With the release of False Cathedrals, Elliott has opted to stride right on past the brink and into the open fields of greatness. Now its just time for the world to catch up. Expect heavy touring and consistently inspiring live performances to take care of that end.
Song in the Air
After touring Europe and the US in 2000 and 2001, a slightly dirty but enriched Elliott came home, rebooted, and in July of 2001 - began recording and investigating the new songs they had been making together. Song in the Air, Elliott's third full length, is the first record they have made with the addition of Benny Clark on guitar and Jason Skaggs on bass. The idea was to make a quick and easy EP but the ideas kept coming and songs kept growing. At times the prospect of insanity didn't seem too far off... But, finally, in November of 2002 the project was finished. Song In The Air had been created.
Tracks from Song in the Air are some of Elliott's best yet. These songs are infused with an immediate - urgent, feeling.... and that gives us, the listeners, a view of something that hasn't been cleaned up and fabricated.
In the process of recording it (which, in itself, is a fairly big story about running their own home studio and deciding to handle all of the recording duties of the record themselves) they enlisted some great musicians and others from the Louisville area to help out, including a string quartet assembled by Christian Frederickson of The Rachel's.
Photorecording, Elliott's finale, comes at first with a feeling of loss - the depth and meaning that so many associated with this band is immeasurable. But you'll find it's more of a fond farewell than just a band breaking up. The legacy left behind by one of Louisville's most beloved is one that will endure, and this release closes the door with a close look into the final days (and hours) of the band in 2003.

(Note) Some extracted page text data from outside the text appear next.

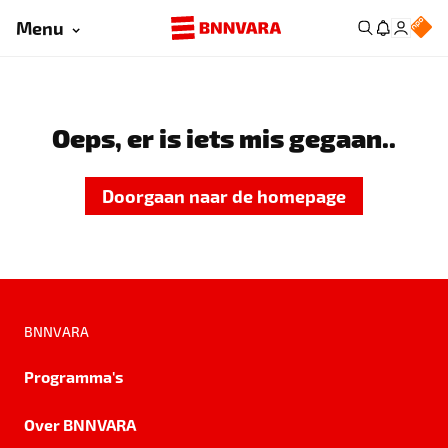
Menu
Oeps, er is iets mis gegaan..
Doorgaan naar de homepage
BNNVARA
Programma's
Over BNNVARA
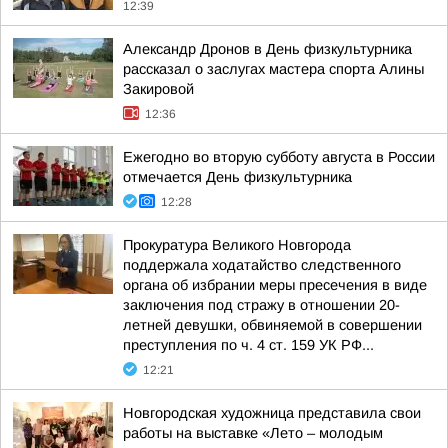
12:39
Александр Дронов в День физкультурника
рассказал о заслугах мастера спорта Алины
Закировой
12:36
Ежегодно во вторую субботу августа в России
отмечается День физкультурника
12:28
Прокуратура Великого Новгорода
поддержала ходатайство следственного
органа об избрании меры пресечения в виде
заключения под стражу в отношении 20-
летней девушки, обвиняемой в совершении
преступления по ч. 4 ст. 159 УК РФ...
12:21
Новгородская художница представила свои
работы на выставке «Лето – молодым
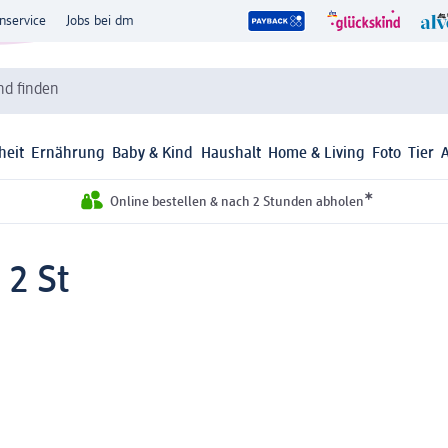
nservice
Jobs bei dm
d finden
heit
Ernährung
Baby & Kind
Haushalt
Home & Living
Foto
Tier
*
Online bestellen & nach 2 Stunden abholen
 2 St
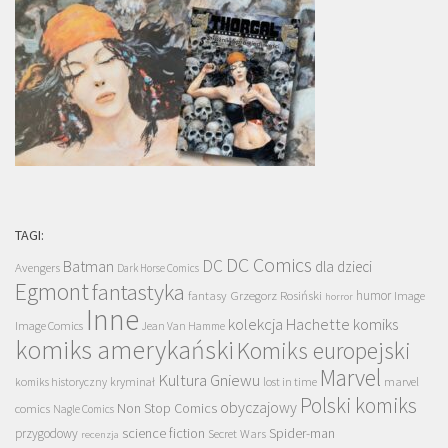
TAGI:
DC Comics
DC
Batman
dla dzieci
Avengers
Dark Horse Comics
Egmont
fantastyka
Grzegorz Rosiński
humor
fantasy
Image
horror
Inne
kolekcja Hachette
komiks
Image Comics
Jean Van Hamme
komiks amerykański
Komiks europejski
Marvel
Kultura Gniewu
komiks historyczny
kryminał
lost in time
marvel
Polski komiks
obyczajowy
Non Stop Comics
comics
Nagle Comics
science fiction
Spider-man
przygodowy
Secret Wars
recenzja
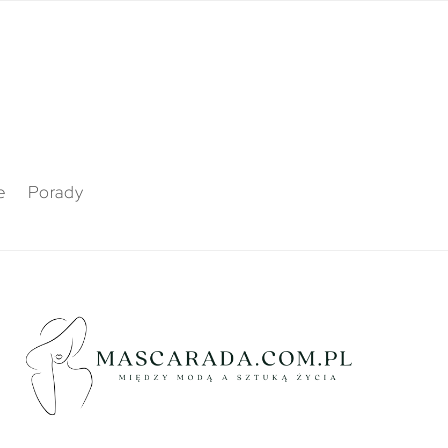
e
Porady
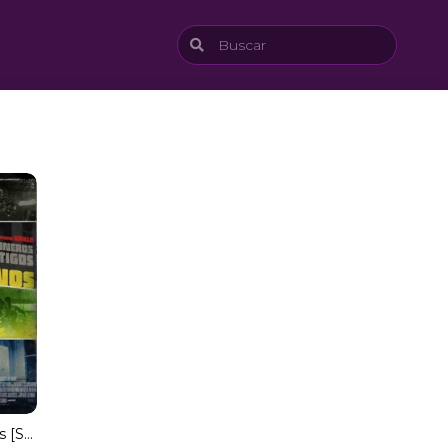
Juego de asesinos [Spanish]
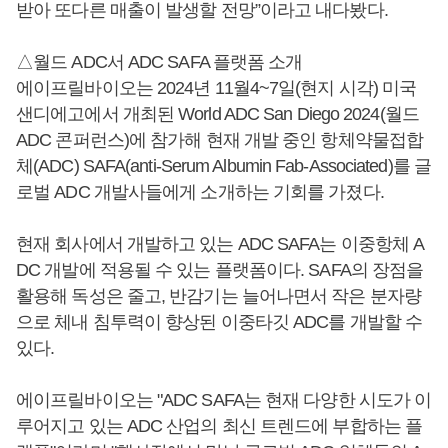
받아 또다른 매출이 발생할 전망”이라고 내다봤다.
△월드 ADC서 ADC SAFA 플랫폼 소개
에이프릴바이오는 2024년 11월4~7일(현지 시각) 미국
샌디에고에서 개최된 World ADC San Diego 2024(월드
ADC 콘퍼런스)에 참가해 현재 개발 중인 항체약물접합
체(ADC) SAFA(anti-Serum Albumin Fab-Associated)를 글
로벌 ADC 개발사들에게 소개하는 기회를 가졌다.
현재 회사에서 개발하고 있는 ADC SAFA는 이중항체 A
DC 개발에 적용될 수 있는 플랫폼이다. SAFA의 장점을
활용해 독성은 줄고, 반감기는 늘어나면서 작은 분자량
으로 체내 침투력이 향상된 이중타깃 ADC를 개발할 수
있다.
에이프릴바이오는 "ADC SAFA는 현재 다양한 시도가 이
루어지고 있는 ADC 산업의 최신 트렌드에 부합하는 플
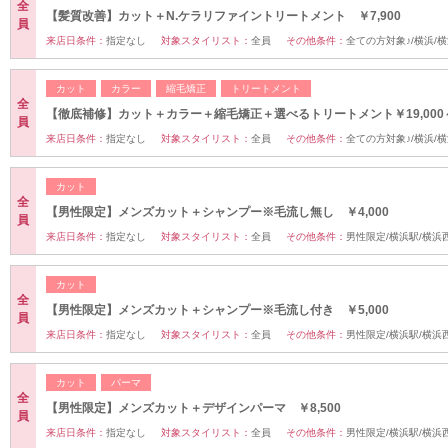
全
【髪質改善】カット＋N.ケラリファイントリートメント ￥7,900
員
来店日条件：
指定なし
対象スタイリスト：
全員
その他条件：
全ての方対象♪/横浜/
カット
カラー
縮毛矯正
トリートメント
全
【徹底補修】カット＋カラー＋縮毛矯正＋選べるトリートメント￥19,000
員
来店日条件：
指定なし
対象スタイリスト：
全員
その他条件：
全ての方対象♪/横浜/
カット
全
【男性限定】メンズカット＋シャンプー※毛流し無し ￥4,000
員
来店日条件：
指定なし
対象スタイリスト：
全員
その他条件：
男性限定/横浜駅/横浜
カット
全
【男性限定】メンズカット＋シャンプー※毛流し付き ￥5,000
員
来店日条件：
指定なし
対象スタイリスト：
全員
その他条件：
男性限定/横浜駅/横浜
カット
パーマ
全
【男性限定】メンズカット＋デザインパーマ ￥8,500
員
来店日条件：
指定なし
対象スタイリスト：
全員
その他条件：
男性限定/横浜駅/横浜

Photorecording is a live studio album recorded directly after their last performance, and also included is the never before seen DVD documentary of Elliott's last tour. The CD+DVD set compiles the aforementioned live studio recording and documentary as well as bonus footage of live shows during the last two years of Elliott's existence. Anyone who is familiar with the band will tell you that the live show is a big part of what made Elliott amazing. The shows not only complemented their prolific recordings, but also enriched the experience for even the most casual fans of Elliott - to miss their live show would be considered a crime. Photorecording is a monument to this great band that still has fans looking forward to each member's future projects.
Kevin Ratterman is currently in a new band called Wax Fang. He also runs an independent studio in Louisville, KY called the Funeral Home Studios.
Benny Clark did a tour with a band called Unwed Sailor.
Chris Higdon is currently working in Louisville, KY on his small photography business, Kriech-Higdon Photography, which focuses primarily on bands and weddings. He is also in a new band named Frontier(s).
Billy Bisig is now playing in a band called Wolverine Brass in Louisville, KY.